Songs of Faith and Devotion, ep. XII – Milan-Torino

Era il 40esimo del secondo tempo, eravamo tutti lì che ci stavamo rosicchiando i gomiti dalla tensione, Mirko pregava tutti i santi del paese dei nonni in Lucania, Colo aveva il cappellino abbassato sugli occhi per non vedere le palle buttate in mezzo alla disperata da quelli del Toro, io smanettavo compulsivamente su Twitter, cercando parole sagaci per esprimere il mio disagio. E’ stato a quel punto che dietro di noi si è sentita una voce paterna, un papà rossonero che rivolgendosi a suo figlio seduto una fila sotto, gli ha detto con fare dolce e premuroso: ‘Dai, è tardi..andiamo a casa’. Silenzio generale, occhi di brace a guardarlo.
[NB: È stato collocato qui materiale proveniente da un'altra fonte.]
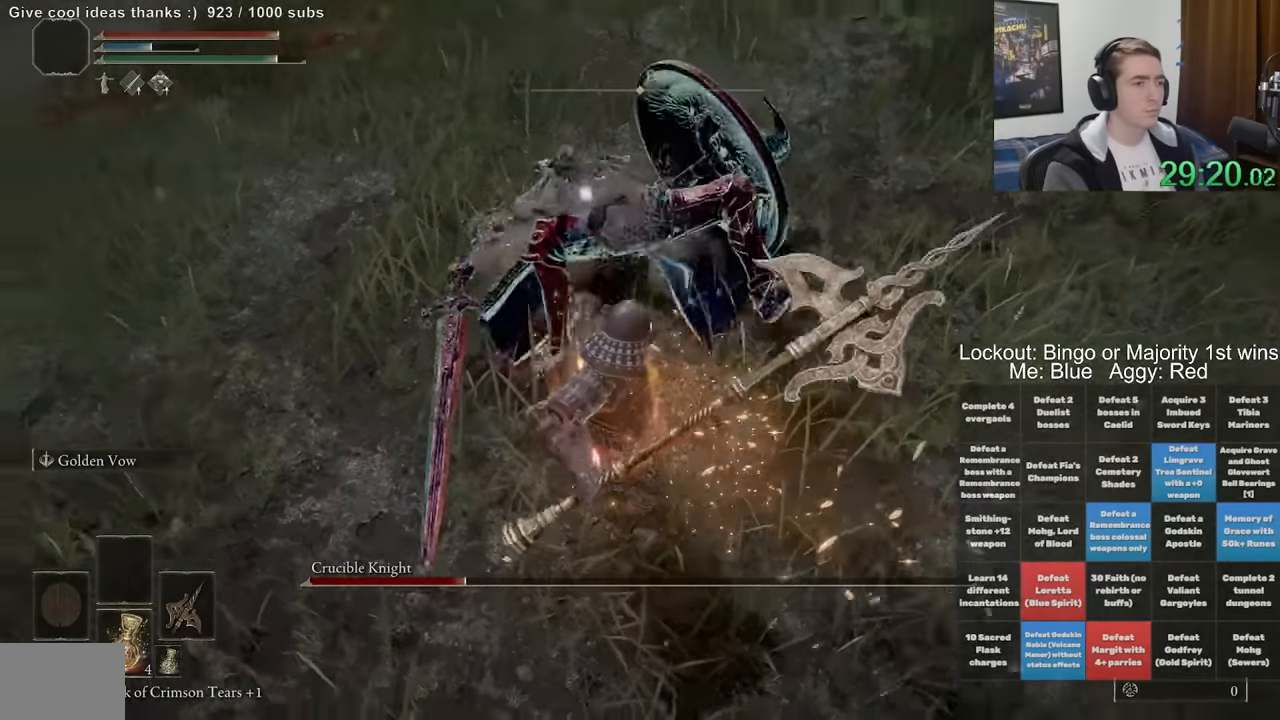
{"dt_ms": 500, "buttons": [], "left_stick": "up-left", "right_stick": "center", "events": [[466, "left_stick", "up-left"]]}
Al che l’infante si è girato di scatto e con una vocina che mi ha ricordato George Corpsegrinder dei Cannibal Corpe ha risposto ‘NO PAPA’, IO RESTO, PERCHE’ IL MILAN VINCE’. Bravo! Così si fa, echeccazzo. Ci stiamo tutti spellati le mani come ai tempi belli dei dribbling surreali di Robinho, guardando con cupa disapprovazione il padre snaturato. Ma prendi esempio da tuo figlio che sta qua a presidiare la fortezza fino all’ultimo, invece di fare la fuga pusillanime al parcheggio, Cribbio!

Se c’è un fenomeno da sempre cordialmente detestato è quello di chi scappa prima del fischio finale. Capisco, ma non approvo, quando succede in un tranquillo 2-0 netto e senza paura di sorprese (ma da quanto non ci capita?), ma con un timido 1-0, con una squadra che ha finito la benza, che cuore hai di andartene? Qua si deve restare, con una mano e una dietro, perché tutti, nessuno escluso, sentivamo in arrivo un cornucopia di banane. Anzi direi proprio che dall’inizio del Secondo Tempo in poi sul cielito lindo di San Siro si era materializzata la sagoma inquietante di un Mega Calippone Latente. Di fatto, il nostro serbatoio era clamorosamente in riserva, Ibra camminava e sbagliava praticamente tutto lo sbagliabile, senza che nessuno, ci mancherebbe, avesse a dire alcunché. Soprattutto gettavamo al vento un contropiede dopo l’altro, senza portare a casa quel 2-0 che avrebbe mandato tuttiacasaalè a bersi un bell’Amaro Averna che scalda il cuore. Invece era rimasto in vita, si fa per dire, un Toro così depresso che penso che ai giocatori a cena gli diano direttamente i blister di Xanax insieme ai grissini e la bagna cauda.

E invece no, complice la totale frigidità offensiva dei loro, alla fine arrivava il 90esimo con un collettivo fiuuuuuuuuu di sollievo. Pretendere che venisse replicata l’intensità vista contro i pregiudicati infami ladri impuniti senza Dio dei gobbi del resto era impossibile, ci accontentiamo di questi sporchi tre punti e dopo il debutto di Danielino Maldini contro il Verona salutiamo con una bella pinta alzata in cielo il bar mitzvah di Matteo Gabbia, un bel Cristone alto come il campanile di Sant’Ambrogio. Se ne dice un gran bene, tanto che ce lo siamo tenuto invece di mandarlo a svenare da qualche parte a fare esperienza. Sperem, che da noi si spaccano più centrali che macchine alla 24 ore di Le Mans. E adesso ragazzi, tutti a letto a fare nanna.